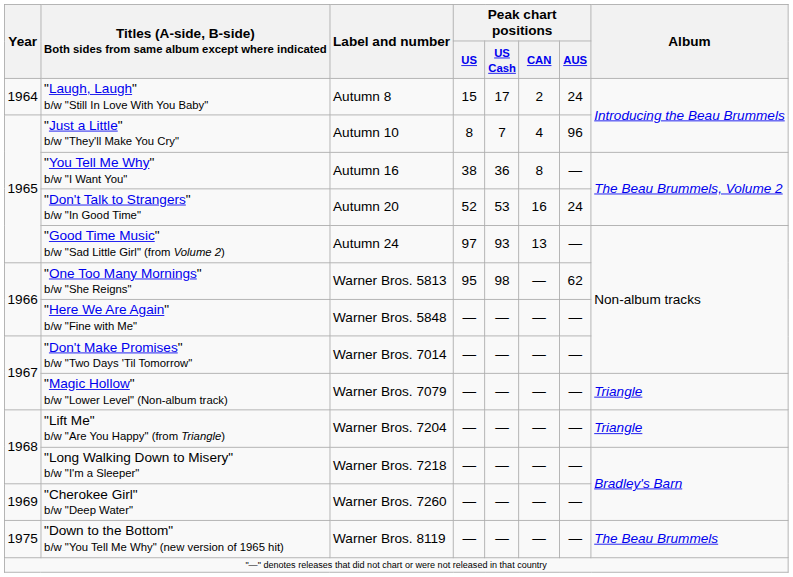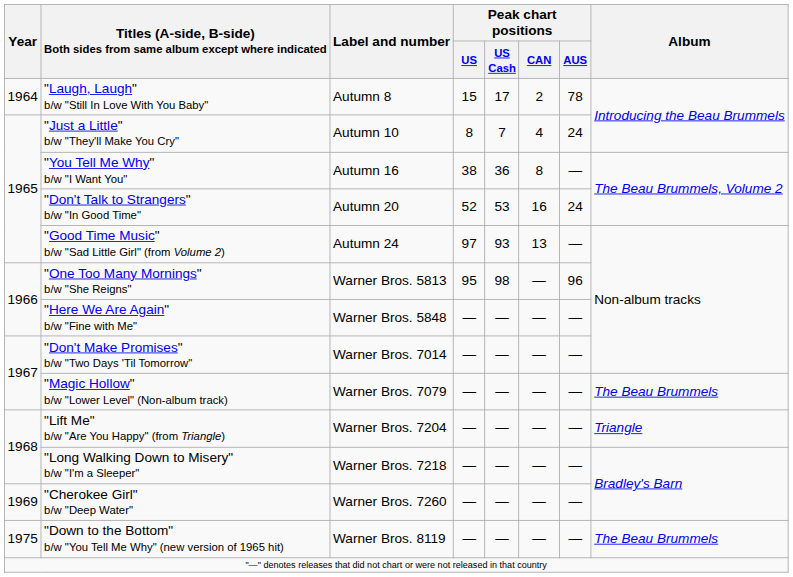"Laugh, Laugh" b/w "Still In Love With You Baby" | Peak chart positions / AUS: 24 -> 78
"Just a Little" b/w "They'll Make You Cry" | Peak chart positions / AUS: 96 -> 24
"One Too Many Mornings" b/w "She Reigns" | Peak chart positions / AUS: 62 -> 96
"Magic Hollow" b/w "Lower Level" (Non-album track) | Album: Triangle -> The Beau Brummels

====

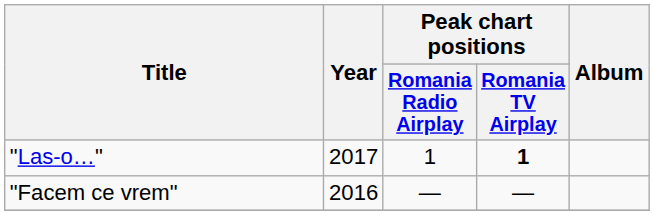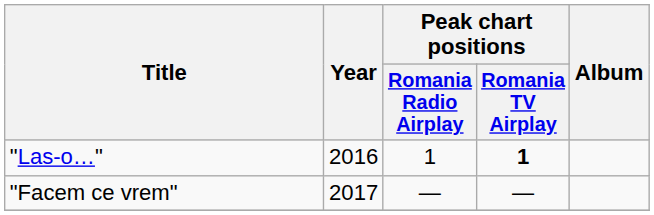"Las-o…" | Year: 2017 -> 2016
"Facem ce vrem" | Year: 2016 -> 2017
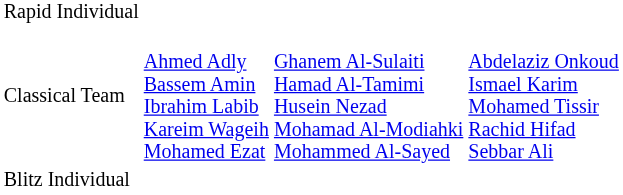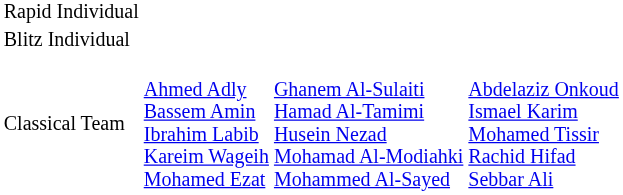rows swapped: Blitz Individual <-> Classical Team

====

Turn the part of the listing that opens with the line containing "AUS: 24 -> 78" and closes with the line containing "The Beau Brummels" into a numbered list, with both of those lines included and any blank lines dropped. Leave the pictures out of your answer.

=== OUTPUT ===
1. "Laugh, Laugh" b/w "Still In Love With You Baby" | Peak chart positions / AUS: 24 -> 78
2. "Just a Little" b/w "They'll Make You Cry" | Peak chart positions / AUS: 96 -> 24
3. "One Too Many Mornings" b/w "She Reigns" | Peak chart positions / AUS: 62 -> 96
4. "Magic Hollow" b/w "Lower Level" (Non-album track) | Album: Triangle -> The Beau Brummels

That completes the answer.